##### Data records

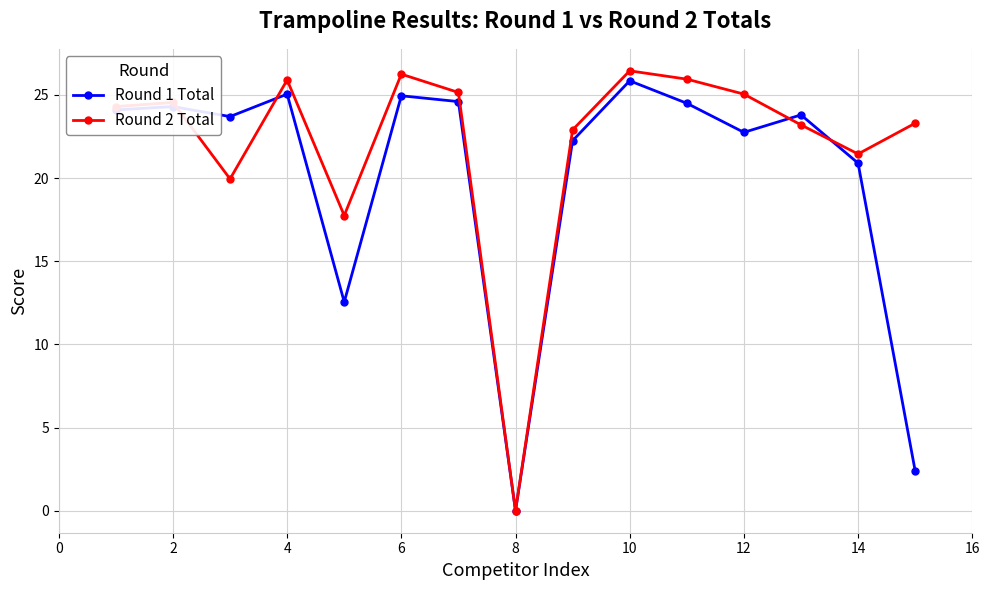

Which series has the largest total across all categories?

Round 2 Total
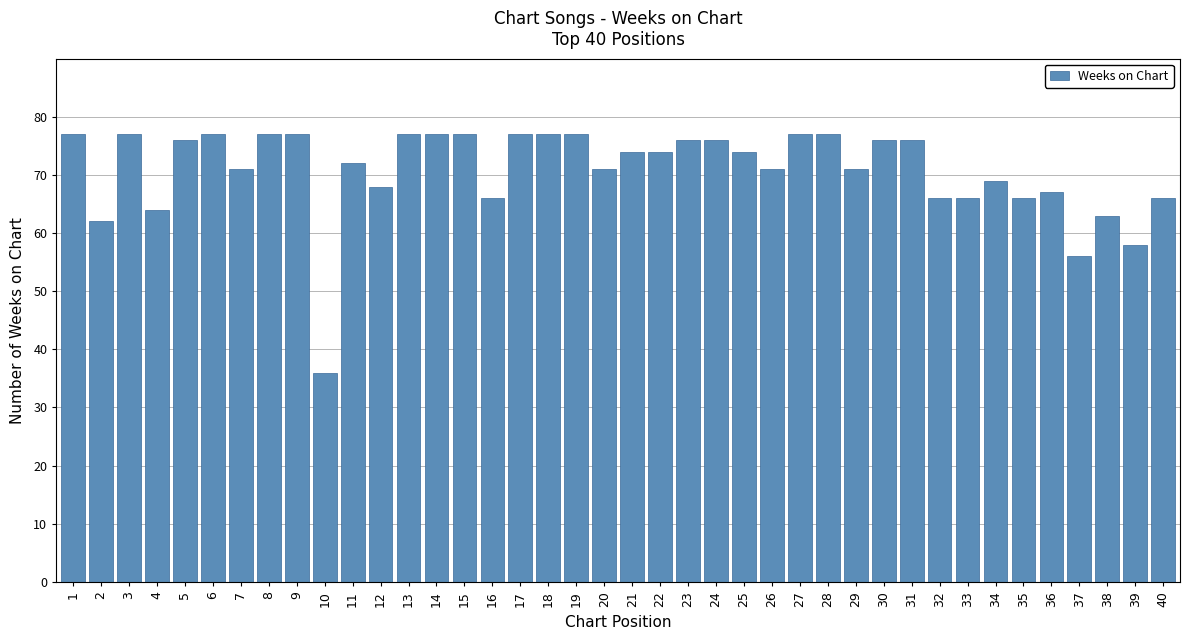

The chart shows a value of 56 at 37. True or false?

True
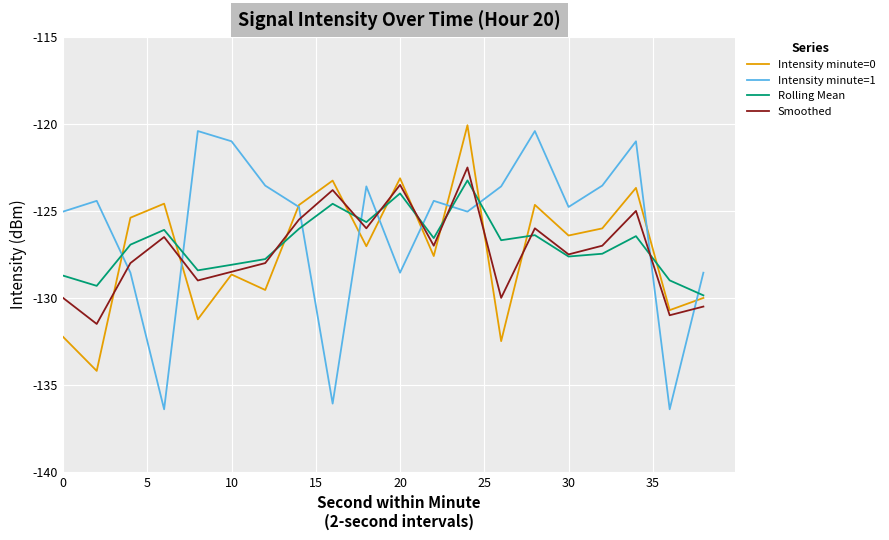

What is the highest value of the Intensity minute=0 series?

-120.1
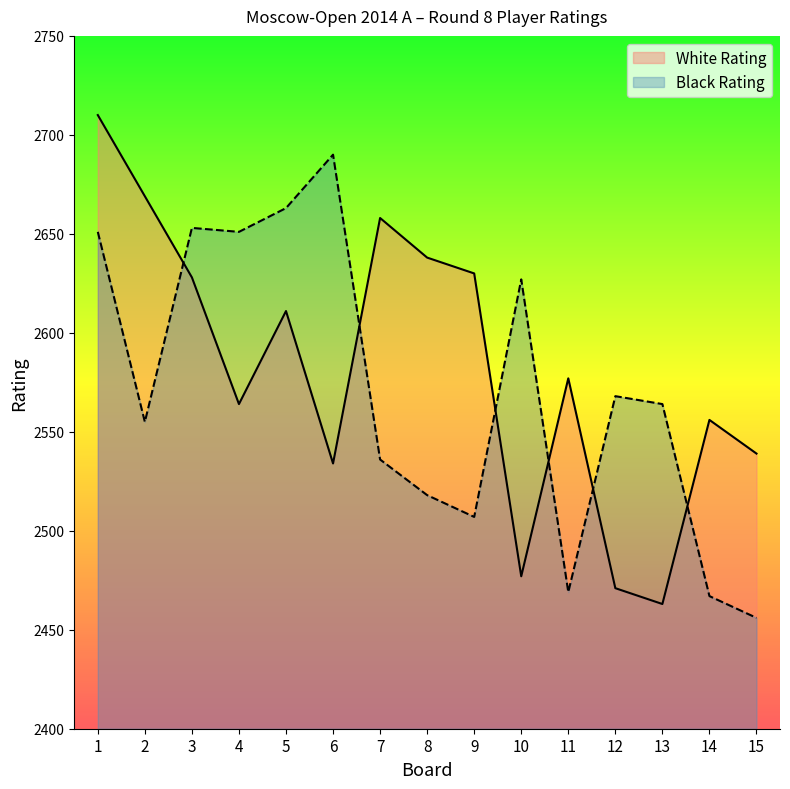

True or false: Black Rating and White Rating intersect in this chart.

True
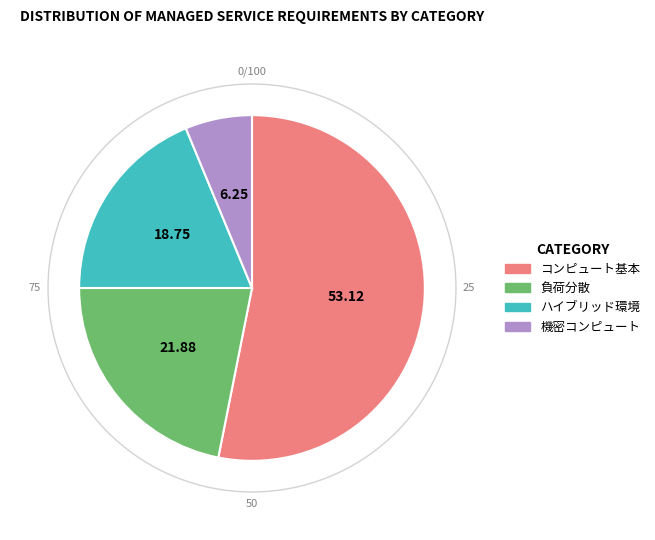

Is there any slice that represents more than half of the pie?

Yes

##########

▶ **Prompt**:
Count the lines in the data above that contain the string "chart", treating uppercase and lowercase as different, and give only the number.

▶ **Your response**:
2